No entanto, lembra que as taxas de juro têm estado em mínimos há vários anos, lembrando que estes aumentos serão graduais e não deverão ter um grande impacto nas famílias. “Quando comparamos com o que está a acontecer nos EUA, o BCE está a ter uma postura muito mais cautelosa, mas de facto existe essa possibilidade. Temos assistido vários setores a abrandar, menos o setor imobiliário que continua sólido”.
Mais pessimista está Nuno Garcia, diretor-geral da GesConsult, para quem a subida de juros traz consigo a subida das despesas mensais associadas à habitação, que incluem a prestação mensal do empréstimo. “Para as famílias, isto é algo que pode ser difícil de ultrapassar, pois, se pagarem as contas da luz, da água e do gás já era, muitas vezes, um desafio, com a subida da prestação mensal do crédito, a situação agrava-se”.

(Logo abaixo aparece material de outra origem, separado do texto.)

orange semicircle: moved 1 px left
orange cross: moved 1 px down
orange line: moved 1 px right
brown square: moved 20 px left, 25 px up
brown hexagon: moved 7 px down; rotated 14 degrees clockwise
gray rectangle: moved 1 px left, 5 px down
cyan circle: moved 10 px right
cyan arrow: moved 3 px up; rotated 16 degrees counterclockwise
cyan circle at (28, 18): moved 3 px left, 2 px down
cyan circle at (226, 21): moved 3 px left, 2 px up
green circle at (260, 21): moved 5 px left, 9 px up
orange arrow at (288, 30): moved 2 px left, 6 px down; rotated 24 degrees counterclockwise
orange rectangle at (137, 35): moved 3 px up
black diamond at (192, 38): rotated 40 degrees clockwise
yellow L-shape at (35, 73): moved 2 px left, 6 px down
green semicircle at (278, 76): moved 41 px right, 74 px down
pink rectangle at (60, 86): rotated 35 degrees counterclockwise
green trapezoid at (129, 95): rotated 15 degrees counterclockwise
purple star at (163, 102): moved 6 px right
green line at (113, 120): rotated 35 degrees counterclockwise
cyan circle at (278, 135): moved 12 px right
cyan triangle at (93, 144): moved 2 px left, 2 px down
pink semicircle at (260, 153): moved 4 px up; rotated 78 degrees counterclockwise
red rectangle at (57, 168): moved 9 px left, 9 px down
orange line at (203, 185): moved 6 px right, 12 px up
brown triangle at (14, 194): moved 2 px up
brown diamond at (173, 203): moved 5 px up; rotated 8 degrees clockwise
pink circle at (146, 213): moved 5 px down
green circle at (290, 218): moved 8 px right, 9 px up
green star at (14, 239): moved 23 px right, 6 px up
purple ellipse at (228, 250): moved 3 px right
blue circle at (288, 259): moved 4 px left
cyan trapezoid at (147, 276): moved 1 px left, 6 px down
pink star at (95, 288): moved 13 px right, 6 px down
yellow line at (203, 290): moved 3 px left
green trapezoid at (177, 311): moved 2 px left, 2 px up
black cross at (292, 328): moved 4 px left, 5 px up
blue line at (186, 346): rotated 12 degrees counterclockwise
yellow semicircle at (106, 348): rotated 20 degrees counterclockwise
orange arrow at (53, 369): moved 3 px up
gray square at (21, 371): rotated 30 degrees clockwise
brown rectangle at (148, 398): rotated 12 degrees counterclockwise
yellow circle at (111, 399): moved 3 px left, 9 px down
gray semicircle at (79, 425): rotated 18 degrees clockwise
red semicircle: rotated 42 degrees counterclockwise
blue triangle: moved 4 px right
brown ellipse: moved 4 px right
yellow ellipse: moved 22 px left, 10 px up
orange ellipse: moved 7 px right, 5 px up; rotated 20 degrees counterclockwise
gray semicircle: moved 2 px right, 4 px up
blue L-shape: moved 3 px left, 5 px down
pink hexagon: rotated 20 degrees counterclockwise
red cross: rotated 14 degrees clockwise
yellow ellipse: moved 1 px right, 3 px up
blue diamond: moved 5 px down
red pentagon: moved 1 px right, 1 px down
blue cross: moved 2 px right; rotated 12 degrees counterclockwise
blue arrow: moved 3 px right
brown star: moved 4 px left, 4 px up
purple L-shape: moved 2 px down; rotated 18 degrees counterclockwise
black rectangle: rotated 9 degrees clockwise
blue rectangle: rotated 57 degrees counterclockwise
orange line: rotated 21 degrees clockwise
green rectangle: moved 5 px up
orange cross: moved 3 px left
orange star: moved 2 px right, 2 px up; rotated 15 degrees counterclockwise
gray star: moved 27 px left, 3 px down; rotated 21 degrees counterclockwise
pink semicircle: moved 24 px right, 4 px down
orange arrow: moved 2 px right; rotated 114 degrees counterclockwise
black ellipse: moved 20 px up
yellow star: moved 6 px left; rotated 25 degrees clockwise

Face a esse cenário, o responsável aconselha os compradores a analisarem bem a situação e perceberem se conseguirão garantir o pagamento das suas despesas, “para que não passemos por aquilo que aconteceu em 2011, altura em que os créditos estavam parados por falhas de pagamento”. Nuno Garcia acredita ainda assim que os riscos serão menores do que aqueles a que assistimos na altura da troika. E explica a razão: “Hoje, vemos mais regras na aprovação de crédito à habitação e as pessoas estão mais informadas sobre todo o processo. Acredito que não vamos passar pela mesma situação. Porém, é preciso ter um cuidado redobrado, sem dúvida. Saímos de uma crise e entramos quase instantaneamente noutra. É necessária uma capacidade de adaptação e ponderação, para não voltarmos a passar pelo mesmo”.